**INPUT RECORDS**

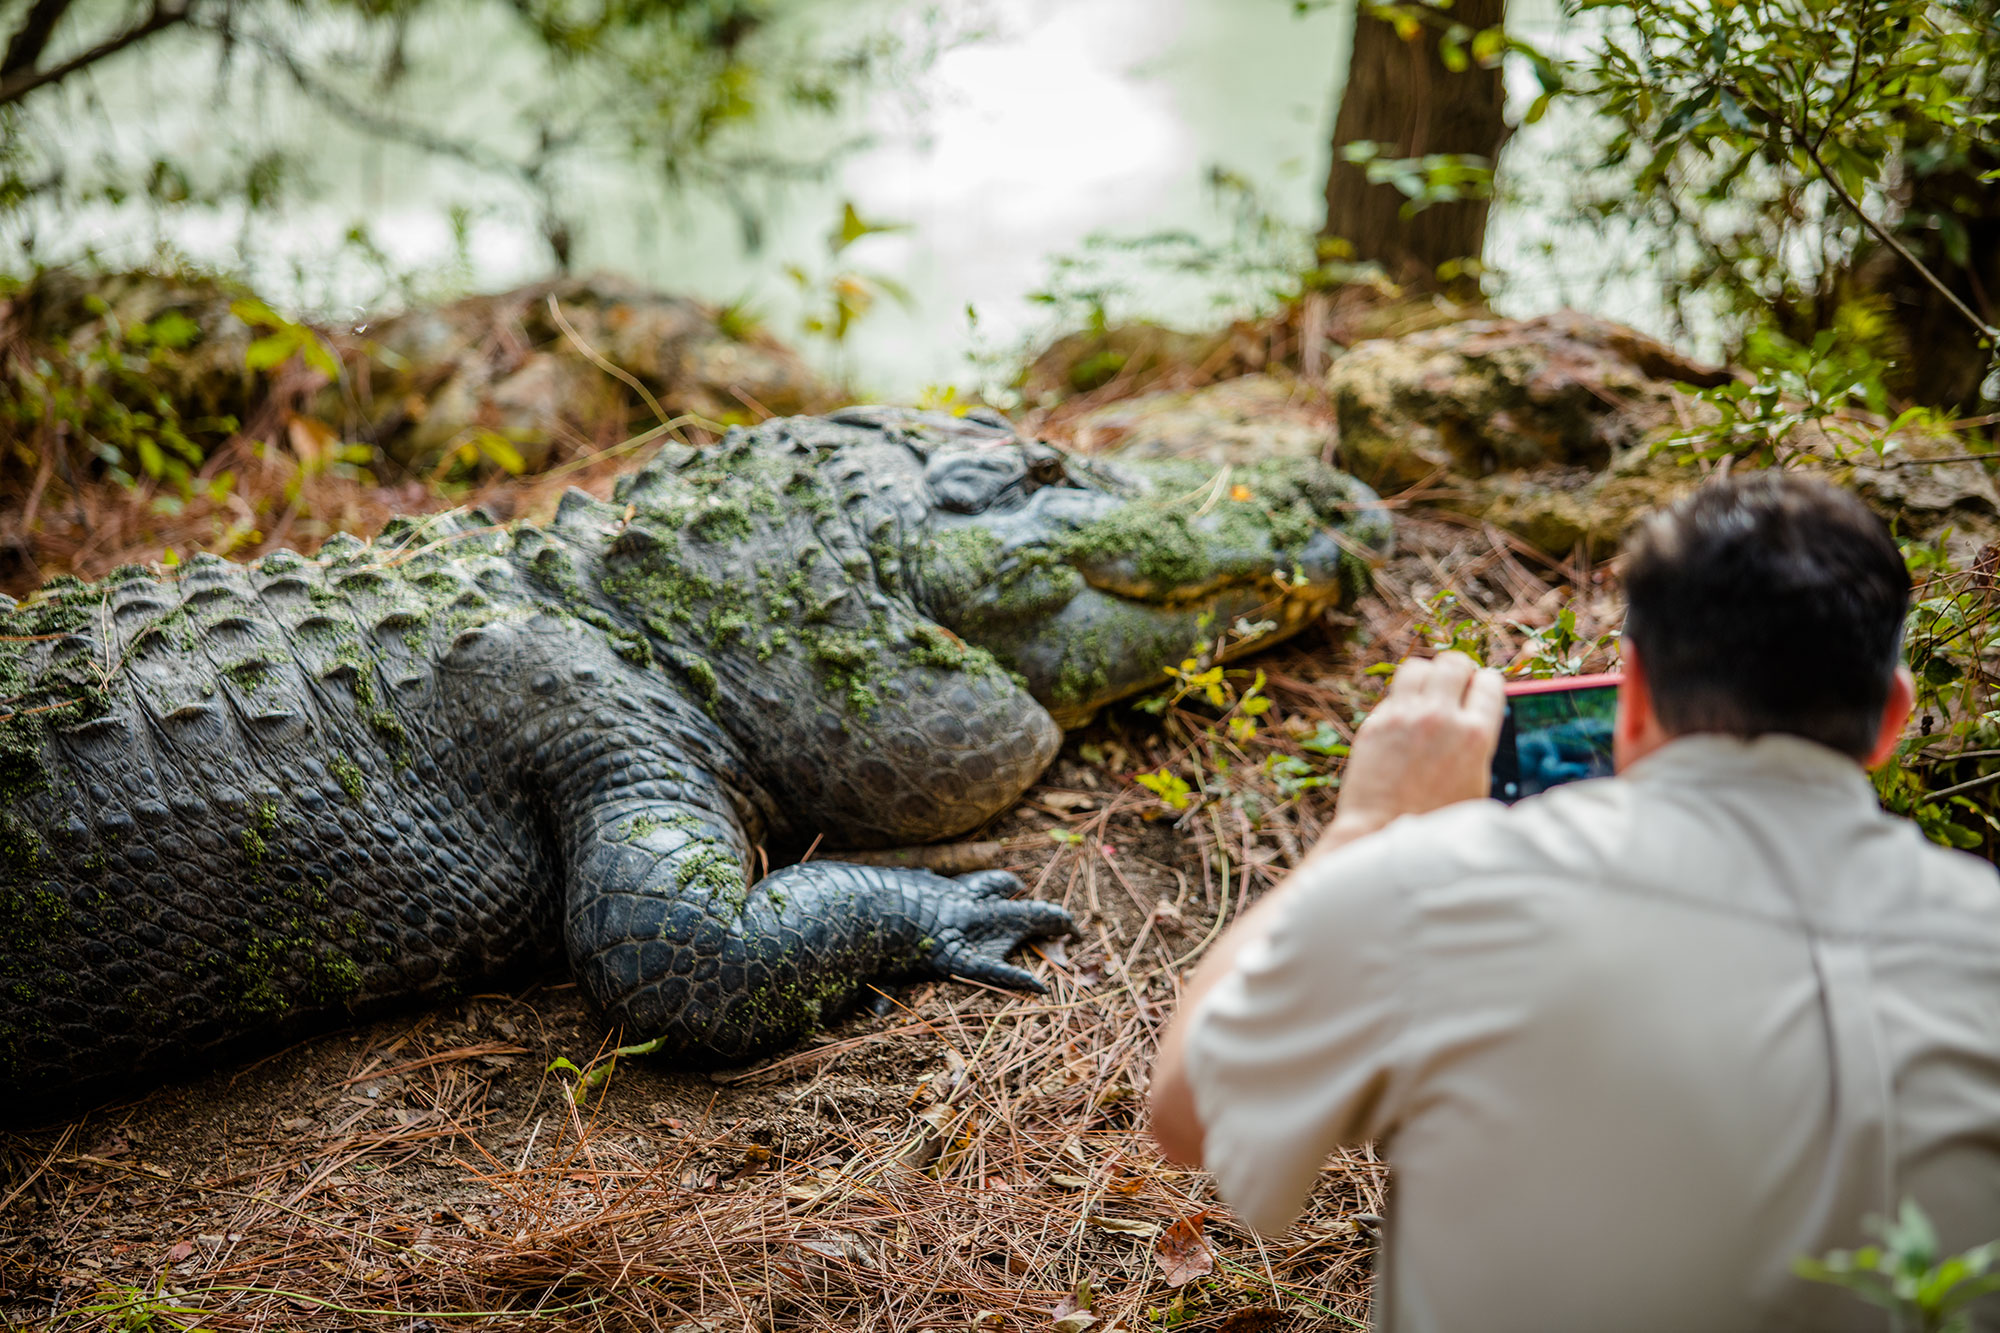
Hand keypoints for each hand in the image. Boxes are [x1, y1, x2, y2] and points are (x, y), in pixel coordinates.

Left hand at [1325, 651, 1503, 844]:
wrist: (1383, 834)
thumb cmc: (1437, 821)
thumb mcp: (1477, 786)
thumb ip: (1481, 747)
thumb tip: (1482, 720)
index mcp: (1475, 735)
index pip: (1490, 681)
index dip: (1487, 684)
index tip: (1482, 690)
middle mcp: (1440, 717)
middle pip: (1453, 662)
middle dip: (1459, 670)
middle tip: (1456, 685)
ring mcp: (1404, 717)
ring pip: (1417, 667)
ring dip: (1426, 677)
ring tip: (1427, 694)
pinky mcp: (1375, 723)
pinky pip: (1392, 695)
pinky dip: (1401, 701)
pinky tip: (1404, 720)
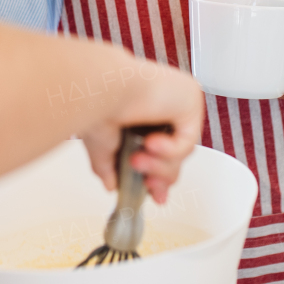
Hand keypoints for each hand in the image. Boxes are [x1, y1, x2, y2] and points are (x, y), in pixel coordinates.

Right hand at [80, 62, 203, 204]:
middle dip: (160, 175)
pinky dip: (169, 150)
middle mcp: (162, 104)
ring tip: (136, 160)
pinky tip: (151, 144)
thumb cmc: (94, 105)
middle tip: (147, 186)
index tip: (154, 194)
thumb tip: (111, 185)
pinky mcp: (189, 98)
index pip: (161, 148)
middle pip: (175, 154)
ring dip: (159, 165)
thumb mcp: (101, 146)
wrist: (98, 89)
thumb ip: (109, 166)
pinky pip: (188, 140)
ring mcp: (177, 100)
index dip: (159, 174)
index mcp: (142, 110)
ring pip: (181, 151)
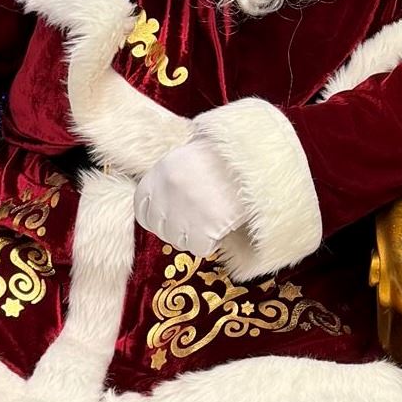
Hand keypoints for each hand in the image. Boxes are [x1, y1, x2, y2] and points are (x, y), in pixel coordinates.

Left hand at [135, 135, 246, 260]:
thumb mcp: (191, 152)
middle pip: (161, 229)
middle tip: (197, 222)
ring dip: (195, 237)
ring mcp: (185, 212)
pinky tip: (223, 227)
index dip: (156, 218)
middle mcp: (168, 192)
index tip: (170, 219)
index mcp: (161, 171)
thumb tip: (165, 195)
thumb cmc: (227, 153)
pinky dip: (212, 243)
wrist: (258, 157)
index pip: (142, 209)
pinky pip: (200, 248)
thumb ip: (174, 174)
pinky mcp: (205, 228)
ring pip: (179, 241)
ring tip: (213, 221)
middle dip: (177, 230)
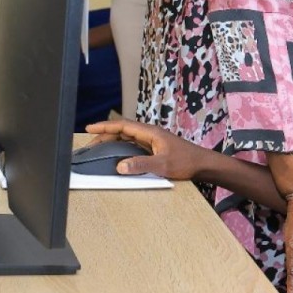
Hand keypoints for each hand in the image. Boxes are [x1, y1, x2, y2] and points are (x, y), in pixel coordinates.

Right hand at [84, 120, 211, 179]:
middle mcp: (149, 134)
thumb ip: (141, 165)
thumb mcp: (162, 165)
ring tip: (99, 147)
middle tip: (90, 143)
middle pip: (122, 131)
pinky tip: (117, 153)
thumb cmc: (186, 162)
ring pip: (127, 137)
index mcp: (150, 132)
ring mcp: (152, 140)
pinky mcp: (154, 148)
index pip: (122, 126)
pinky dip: (121, 146)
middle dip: (105, 134)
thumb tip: (120, 166)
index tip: (89, 128)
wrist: (202, 164)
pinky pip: (133, 144)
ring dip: (112, 140)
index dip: (105, 126)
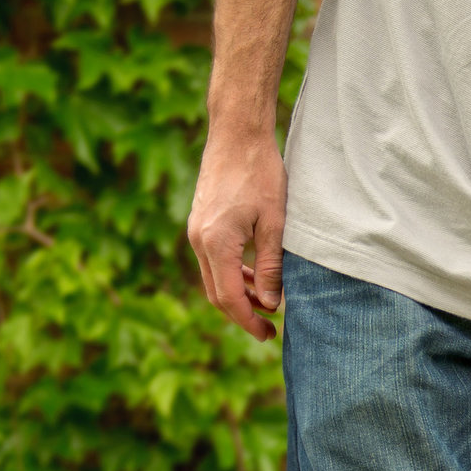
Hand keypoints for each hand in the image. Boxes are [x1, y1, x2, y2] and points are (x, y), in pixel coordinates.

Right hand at [187, 129, 288, 340]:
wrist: (236, 135)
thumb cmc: (260, 174)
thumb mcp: (274, 224)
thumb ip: (271, 267)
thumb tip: (270, 304)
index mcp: (215, 243)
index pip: (228, 297)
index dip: (248, 321)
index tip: (269, 335)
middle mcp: (198, 240)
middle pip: (216, 293)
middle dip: (242, 315)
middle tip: (270, 329)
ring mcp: (195, 231)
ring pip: (213, 278)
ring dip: (238, 295)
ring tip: (267, 306)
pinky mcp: (200, 223)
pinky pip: (213, 260)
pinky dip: (232, 274)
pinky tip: (254, 279)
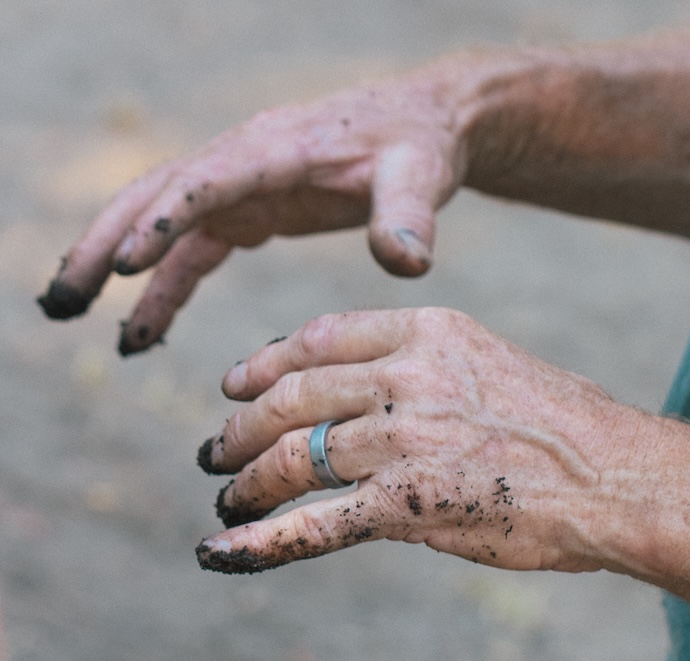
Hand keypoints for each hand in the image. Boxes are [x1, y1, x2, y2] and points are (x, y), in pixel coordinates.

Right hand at [39, 61, 472, 354]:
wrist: (424, 124)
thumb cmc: (420, 144)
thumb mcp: (422, 175)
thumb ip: (410, 216)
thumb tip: (405, 262)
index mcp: (279, 148)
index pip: (210, 180)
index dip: (167, 219)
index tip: (124, 262)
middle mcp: (246, 159)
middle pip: (157, 195)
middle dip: (104, 243)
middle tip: (64, 300)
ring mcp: (242, 183)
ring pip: (161, 220)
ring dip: (114, 265)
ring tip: (72, 316)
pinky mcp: (252, 207)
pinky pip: (194, 247)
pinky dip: (164, 286)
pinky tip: (143, 333)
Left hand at [195, 308, 650, 574]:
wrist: (620, 476)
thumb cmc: (572, 426)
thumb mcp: (495, 364)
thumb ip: (431, 371)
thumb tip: (378, 400)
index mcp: (432, 331)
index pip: (323, 336)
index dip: (267, 362)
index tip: (238, 382)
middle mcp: (410, 375)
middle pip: (294, 395)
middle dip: (244, 426)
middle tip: (220, 450)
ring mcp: (406, 438)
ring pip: (294, 456)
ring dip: (248, 483)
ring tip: (230, 500)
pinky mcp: (409, 502)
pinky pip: (315, 522)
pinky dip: (259, 541)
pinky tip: (221, 553)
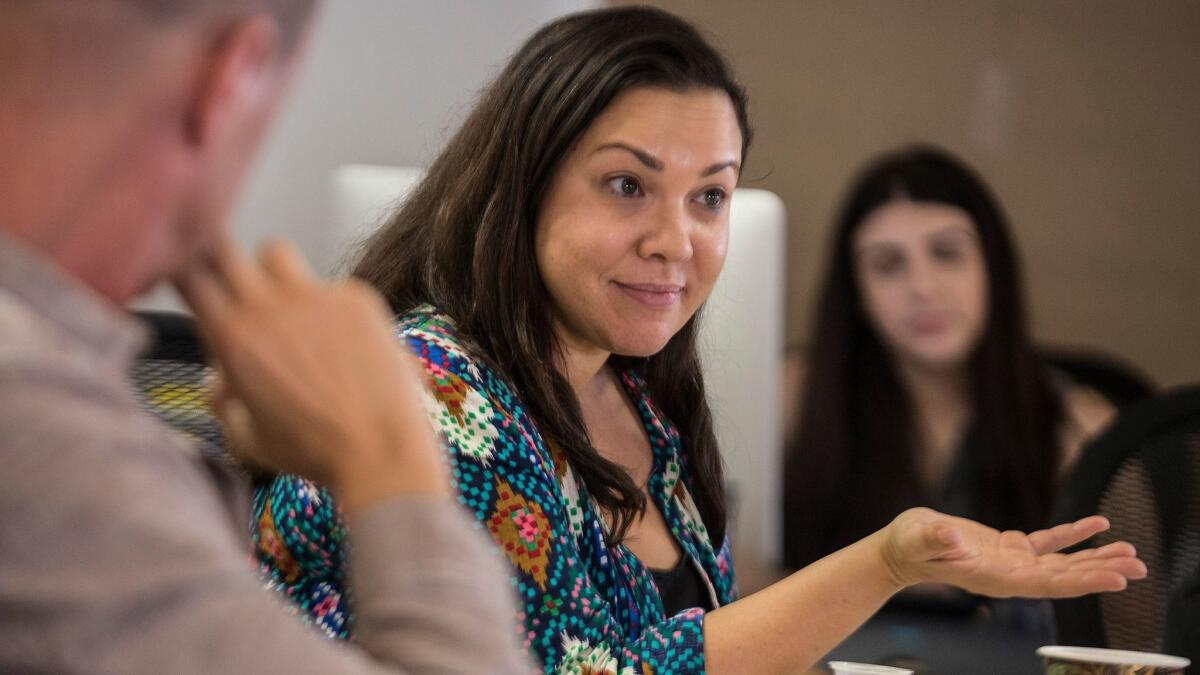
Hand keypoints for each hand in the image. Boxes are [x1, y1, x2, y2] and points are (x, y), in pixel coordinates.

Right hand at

**WORK REQUIRED**
Everything in the records above should be printed exactly, apart from the pictures.

**COMPLETED TASK**
Hand keypoints for each hand in the image. Boxes are [x1, y1, x2, y2] and points are (x, y), in pixel coordinates.

Left hand at [1325, 651, 1503, 844]:
wrist: (1383, 834)
thumb cmc: (1437, 821)
thumb mcp: (1477, 786)
thumb ip: (1481, 747)
thumb tip: (1482, 720)
index mcp: (1475, 735)
index pip: (1490, 681)
index dip: (1487, 684)
index tip: (1482, 690)
middle mcp: (1440, 717)
middle pip: (1453, 662)
middle dip: (1459, 670)
middle tip: (1456, 685)
ring mcp: (1404, 717)
ring pip: (1417, 667)
ring dip: (1426, 677)
ring tip: (1427, 694)
pinky mcp: (1375, 723)
pinky pip: (1392, 695)
pinky dip: (1401, 701)
pinky tip: (1404, 720)
Hand keypoints for each hand in the image. Boxes are [x1, y1, x2, y2] and points are (x, y), in pixel coordinates.

Right hand at [80, 62, 203, 204]:
middle dip: (160, 175)
pinky dip: (169, 150)
middle mcp: (162, 104)
ring tip: (136, 160)
pinky tip: (151, 144)
thumb cmc: (94, 105)
middle tip: (147, 186)
index tip: (154, 194)
thumb tip: (111, 185)
pinky mcp: (189, 98)
index pip: (161, 148)
middle pip: (175, 154)
ring dip: (159, 165)
thumb mcp: (101, 146)
wrist: (98, 89)
thumb ip: (109, 166)
pinky pip: (188, 140)
ring mcp: (177, 100)
index dip: (159, 174)
index mcp: (142, 110)
ring pip: (181, 151)
Hand keypoints for each hand in the image. Boxes are [x1, y1, x2, y2] and points are (x, y), in pixel coordinates.

Left hand at [135, 135, 246, 260]:
thumb mcp: (191, 152)
middle pip: (161, 229)
middle tip: (197, 222)
ring dip: (195, 237)
ring mcp: (185, 212)
pinky tip: (223, 227)
index dip: (156, 218)
middle mcp: (168, 192)
index tip: (170, 219)
index mcp: (161, 171)
thumb tip: (165, 195)
thumb cmc: (227, 153)
pinky dip: (212, 243)
wrist: (258, 157)
index pip: (142, 209)
pinky pip: (200, 248)
thumb ip: (174, 174)
pinky mcp: (205, 228)
ring pip: (179, 241)
ring tip: (213, 221)
middle dip: (177, 230)
Hand keypoints for each hand in the image. Boxes are [x1, y1, x2, y2] and points are (x, y), in pixel coordinates.

Right hand at [84, 120, 211, 179]:
middle mcp: (149, 134)
thumb ip: (141, 165)
thumb mcp: (162, 165)
ring tip: (99, 147)
middle tip: (90, 143)
middle pip: (122, 131)
pinky tip: (117, 153)
thumb cmc: (186, 162)
ring pip: (127, 137)
index mcp: (150, 132)
ring mcp: (152, 140)
pinky mcp: (154, 148)
index pip: (122, 126)
pinky dip: (121, 146)
middle dip: (105, 134)
thumb tip: (120, 166)
index tip: (89, 128)
wrist: (202, 164)
pinky pip: (133, 144)
ring dip: (112, 140)
index dip: (105, 126)
Hand keypoints for each hand in the image. Boxes are [x1, y1, x2, y2] and points are (x, y), in pixel coordinates.

Right hand at [187, 129, 288, 340]:
wrist: (236, 135)
thumb cmc: (260, 174)
thumb mcp: (274, 224)
thumb ip: (271, 267)
thumb tip: (270, 304)
index mcp: (215, 243)
index pip: (228, 297)
index dip: (248, 321)
index tip: (269, 335)
middle mcp: (198, 240)
middle pip: (216, 293)
middle dip: (242, 315)
middle tip: (270, 329)
ring mcp: (195, 231)
ring pip: (213, 278)
ring dip: (238, 295)
ring tip: (267, 306)
pinky mcp: (200, 223)
pinky pip: (213, 260)
pinky dip: (232, 274)
pinky tip: (254, 279)
Hand keypoints for each hand in the image. Boxes are [x1, y1, x2, y2] and points are (x, y), in pixel coordinates.

Right hand at [39, 61, 472, 354]:
wrist: (424, 124)
thumb cmc: (420, 144)
thumb mcp: (422, 175)
thumb ip: (410, 216)
thumb tip: (405, 262)
index mcp: (279, 148)
index pip: (210, 180)
index dip: (167, 219)
index tip: (124, 262)
middle mcp: (246, 159)
middle pip: (157, 195)
middle dip: (104, 243)
middle tip: (64, 300)
ring mcp: (242, 183)
ring pip: (161, 220)
ring dip: (114, 265)
ring tip: (72, 316)
pinky mcp: (252, 207)
pinky pip: (194, 247)
pinky dip: (164, 286)
pinky tip: (143, 333)
Left hand at [195, 308, 650, 574]:
wrist: (620, 476)
thumb cmc: (572, 426)
thumb mcp: (495, 364)
thumb ip: (431, 371)
thumb tip: (378, 400)
index mcp: (432, 331)
index pip: (323, 336)
index dip: (267, 362)
index tip: (238, 382)
middle mcp: (410, 375)
middle pip: (294, 395)
middle dip: (244, 426)
middle tip: (220, 450)
ring mcp: (406, 438)
ring pip: (294, 456)
ring dip: (248, 483)
ring tip: (230, 500)
pinky mcp: (409, 502)
pinky pip: (315, 522)
pinky dip: (259, 541)
pinky tip: (221, 553)
Hand keypoints for each hand in the image. Boxes are [x1, y1, x2, y2] and points are (x, y), in pixel coordinates.

Right hand at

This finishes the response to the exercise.